In 2024, the group pushed their boundaries with the single Belong—an indie-rock track wrapped in sharp shoegaze textures—followed in August 2025 by a reimagining of the Double classic The Captain of Her Heart for national broadcaster SSR. Today, VAN COUVER stand as a solid unit, navigating the space between melodies that are simultaneously dreamy and biting, backed by a gritty, high-energy rhythm section.
With their sophomore album, Everything Will Work Out (Eventually), the band solidifies their identity across ten tracks that explore the resilience required to remain whole during the storm. It is the sound of a band that has stopped searching for an identity and simply started playing it.

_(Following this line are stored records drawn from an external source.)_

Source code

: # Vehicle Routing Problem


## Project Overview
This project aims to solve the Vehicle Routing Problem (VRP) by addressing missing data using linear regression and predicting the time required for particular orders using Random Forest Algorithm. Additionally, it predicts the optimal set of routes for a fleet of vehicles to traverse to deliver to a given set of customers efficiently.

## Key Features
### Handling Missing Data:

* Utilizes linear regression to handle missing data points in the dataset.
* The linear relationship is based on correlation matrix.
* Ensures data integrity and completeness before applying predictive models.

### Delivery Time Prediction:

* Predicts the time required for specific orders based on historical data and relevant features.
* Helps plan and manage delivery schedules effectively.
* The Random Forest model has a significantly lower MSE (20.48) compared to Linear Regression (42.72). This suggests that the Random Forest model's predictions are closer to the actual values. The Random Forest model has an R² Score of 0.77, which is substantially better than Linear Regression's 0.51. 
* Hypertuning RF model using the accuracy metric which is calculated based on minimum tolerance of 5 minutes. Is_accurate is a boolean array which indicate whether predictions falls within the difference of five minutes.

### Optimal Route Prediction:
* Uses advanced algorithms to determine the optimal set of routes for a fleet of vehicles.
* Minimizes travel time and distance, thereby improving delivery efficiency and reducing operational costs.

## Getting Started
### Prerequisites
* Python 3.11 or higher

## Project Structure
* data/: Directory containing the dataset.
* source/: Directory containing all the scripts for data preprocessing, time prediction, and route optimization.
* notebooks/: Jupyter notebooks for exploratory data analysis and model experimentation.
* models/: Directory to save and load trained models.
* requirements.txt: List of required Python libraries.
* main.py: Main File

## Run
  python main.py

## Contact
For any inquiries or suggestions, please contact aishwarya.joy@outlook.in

If Liam Gallagher had smoked fewer cigarettes. If Pavement had been English. If Swervedriver had been less heavy. If The Jesus and Mary Chain had been less gloomy. If all of this had happened and come together in one great creative flow, two bands would have been born: Lotus Plaza and VAN COUVER. And in a parallel and surreal reality like Italian Switzerland, fortunately, all of this was possible.

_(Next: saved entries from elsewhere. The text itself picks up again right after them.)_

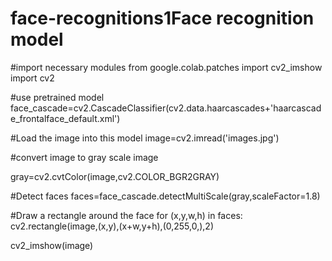 # face-recognitions1Face recognition model

#import necessary modules
from google.colab.patches import cv2_imshow
import cv2

#use pretrained model
face_cascade=cv2.CascadeClassifier(cv2.data.haarcascades+'haarcascade_frontalface_default.xml')

#Load the image into this model
image=cv2.imread('images.jpg')

#convert image to gray scale image

gray=cv2.cvtColor(image,cv2.COLOR_BGR2GRAY)

#Detect faces
faces=face_cascade.detectMultiScale(gray,scaleFactor=1.8)

#Draw a rectangle around the face
for (x,y,w,h) in faces:
  cv2.rectangle(image,(x,y),(x+w,y+h),(0,255,0,),2)

cv2_imshow(image)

In a time where only rap seems to bring satisfaction, a nine-song album puts you back in the saddle of a bike, ready to crash with a smile because you're in your 30s and have consciously decided not to become an adult and relive what the best of the '80s and '90s kindly offered you, adding the freshness that only someone with a monstrous desire to play can transmit in a song. Someone who has spent nights and early mornings in a few square meters between cables, software, and various gadgets, releasing what churns in their stomach, heart, and head since they heard the first guitar note. If we are the generation stuck in our own adolescence, perhaps there is a reason. Because it was damn beautiful. If our memories smell of distorted guitars, bike rides, backpacks on one shoulder, old video games, early synthesizers, faded T-shirts, and perpetual melancholy, then we might as well give them the exceptionally updated version of all this, and among the best you can find out there is the album How's The Weather. A full, sincere sound, carefully crafted in its honestly DIY project, for atmospheres and philosophy. Favorite song: Marine.